Why Get Certified?

Certification can lead to better visibility, opportunities, and jobs. In today's increasingly complex and highly-specialized economy, credentials are so important. Sure, you know you've got the skills to do the job, but how do you convince potential customers and employers you do?  For many career-minded professionals, certification is often the answer.

For some entomologists, it is recognized as a valuable way to prove professional credentials to non-entomologists and the general public. For others, the topic can generate a puzzled response. Why become certified? Isn't a college degree and/or years of practical hands-on experience enough to establish one's credentials? Either response of yes or no is correct, depending on your clientele and colleagues.

Consider the doctor, plumber, architect, lawyer, or building inspector. These are all professionals just like you. They have been educated in their field. They have spent years working in the field, and in some cases, earning their degrees, but credentialing is an important and recognized step of their career.

Is certification right for you? Consider the following questions:

  • Do you work frequently with the public, or among other professionals who are not scientists?
  • Does your employer require you to stay current with the latest industry developments?
  • Is there a lot of competition in your field of work (e.g., do you need to stand out from the crowd)?
  • Are you considering switching jobs and want to make the best impression possible?
  • Are you the kind of person who likes to be the best at what you do?
  • Are you required to maintain an annual license as a professional to practice?

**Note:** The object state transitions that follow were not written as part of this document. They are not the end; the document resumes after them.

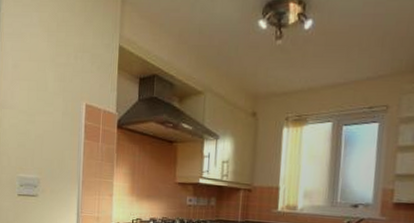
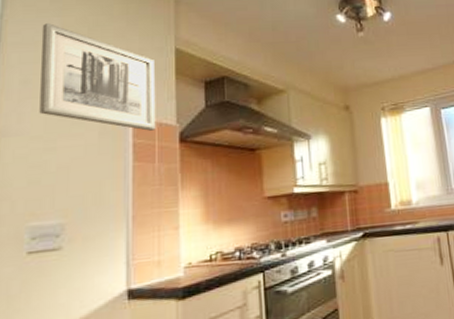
wall art: none [24,17,103,116] -> present [39,23,156,131]

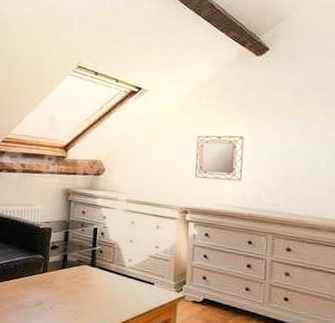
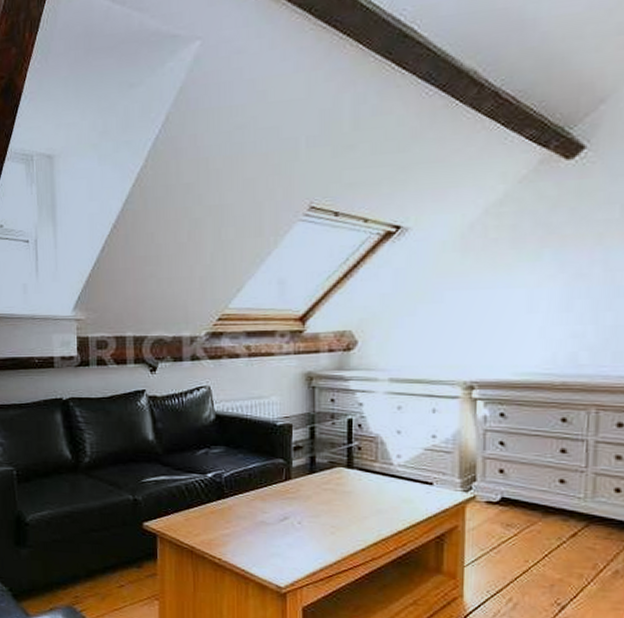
home mirror: present [195,135,244,181] -> none [481,276,552,340]

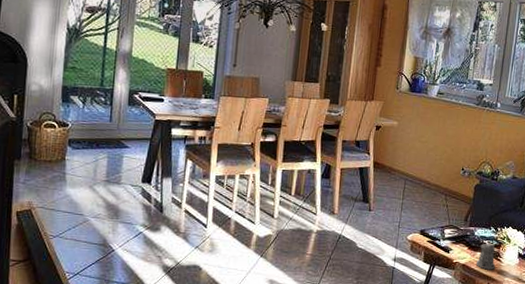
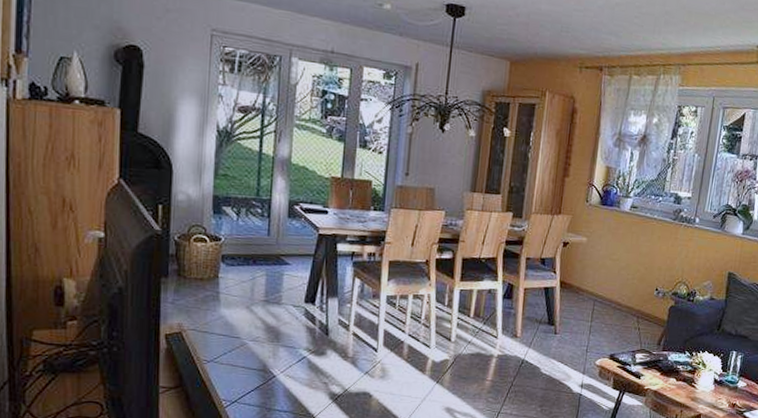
pepper shaker: present [472,243,496,270] -> none [665,368,690,397]

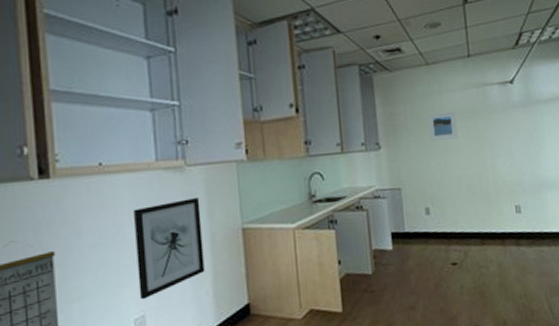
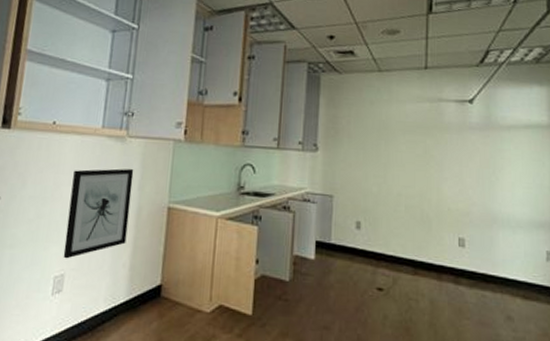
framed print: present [428,111,458,141] -> none [372,122,403,153]

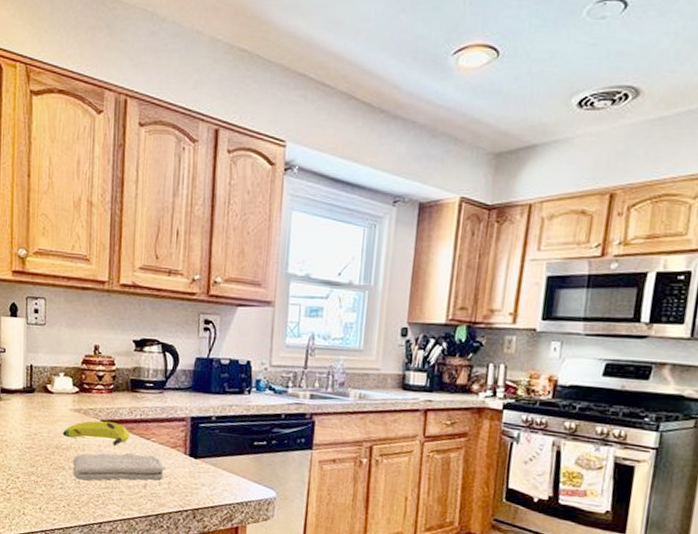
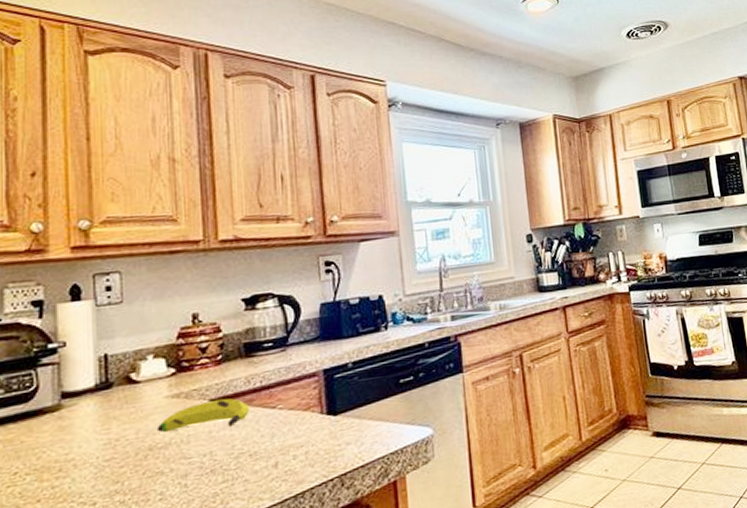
washcloth: present [72,452,165,481] -> none [174,426,299,482]

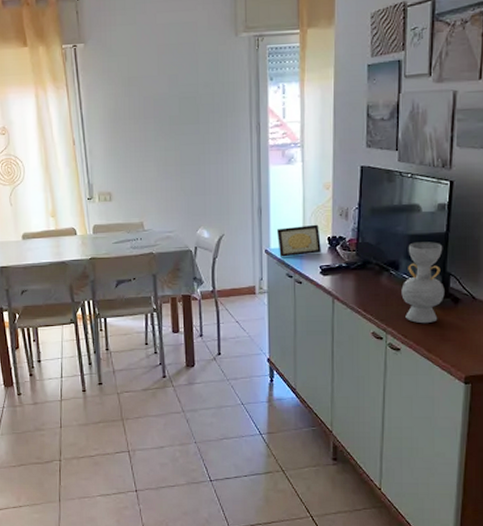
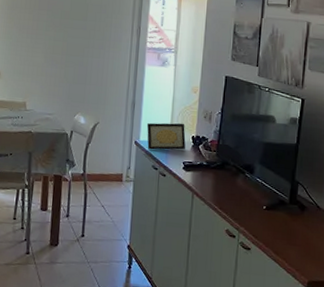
decorative vase: present [401,242,445,324] -> none [254,149,293,227]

If you answered "yes" to any of the questions above, then consider getting certified today. Many professionals (such as crop consultants, administrators, public health, veterinary, urban entomologists, and pest control professionals) use their certification status to give themselves a competitive edge. 

What ESA Offers:

The Entomological Society of America offers four credentials:

  • Associate Certified Entomologist (ACE). This certification has been designed especially for professionals whose training in entomology has been achieved through continuing education, self study, and on-the-job experience.
  • Board Certified Entomologist (BCE). This certification has been designed for professionals with a degree in entomology or a closely-related field. A college degree is required to become a BCE and most BCEs hold either a BS or post-graduate degree in entomology.
  • Certified IPM Technician (CIT). This certification is designed for professionals with one to four years of experience in Pest Control, and requires the applicant be qualified to apply pesticides in the jurisdiction where they work. Since the credential is geared towards those with less experience, it will focus primarily on IPM procedures related to the most common household pests.
  • Public Health Entomology (PHE). This certificate is designed for professionals who work with pests that pose adverse health risks (including but not limited to vectors for disease). Applicants should have at least five years of experience of verifiable pest management or vector control experience.